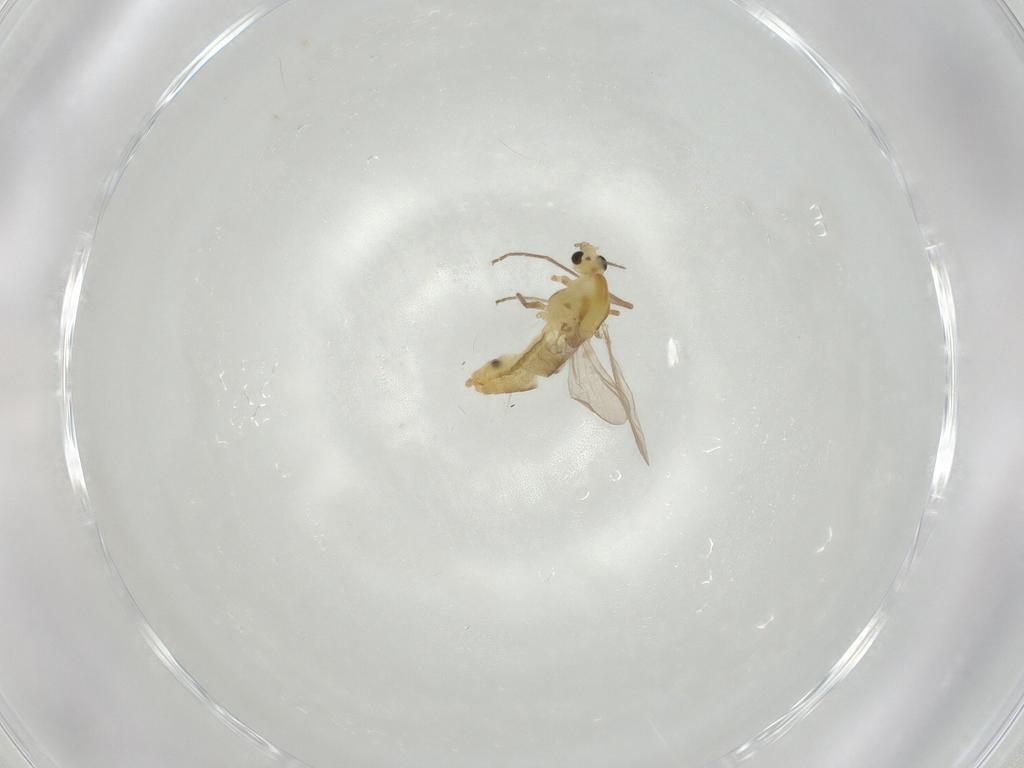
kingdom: Animalia
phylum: Arthropoda
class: Insecta
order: Diptera
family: Chironomidae
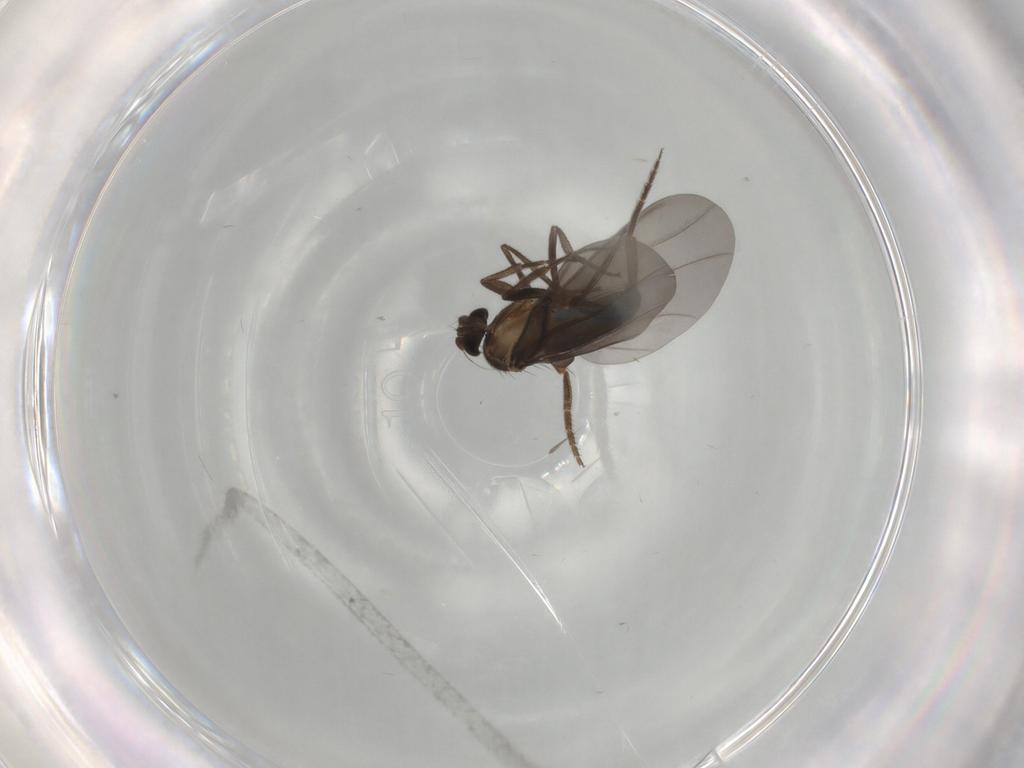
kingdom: Animalia
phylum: Arthropoda
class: Insecta
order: Diptera
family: Phoridae
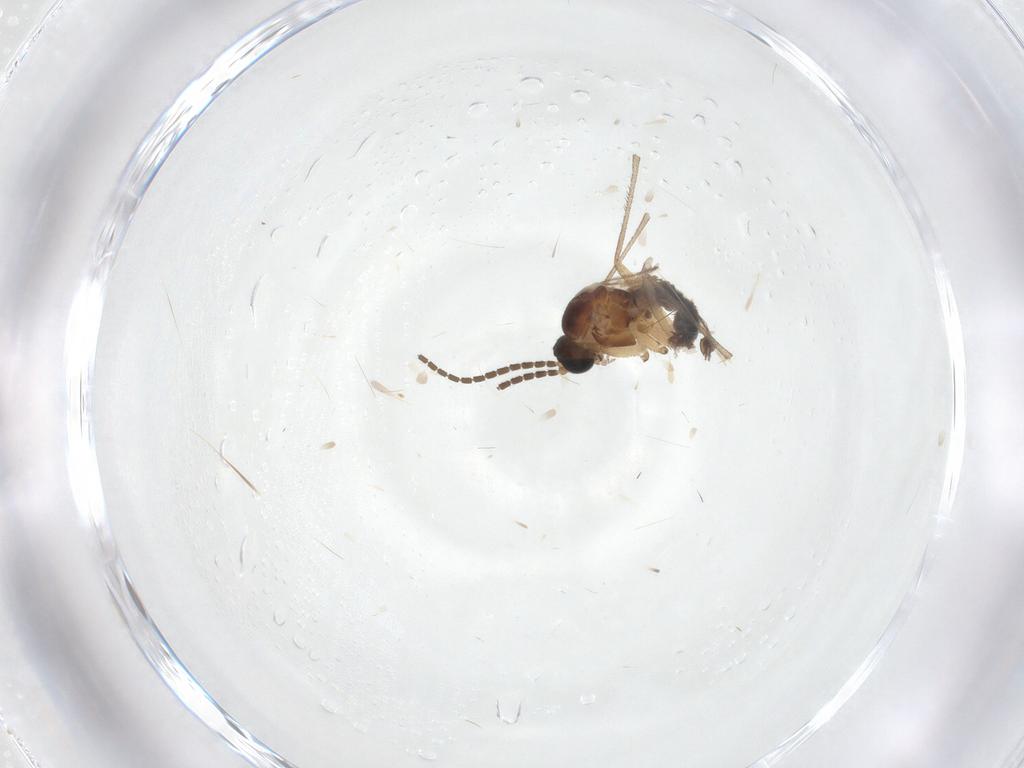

━━━━━━

### STATED EXERCISE:
Convert the text lines of all the items above into a single numbered list, skipping blank lines and leaving out the pictures.

### THE ANSWER:
1. kingdom: Animalia
2. phylum: Arthropoda
3. class: Insecta
4. order: Diptera
5. family: Chironomidae
6. kingdom: Animalia
7. phylum: Arthropoda
8. class: Insecta
9. order: Diptera
10. family: Phoridae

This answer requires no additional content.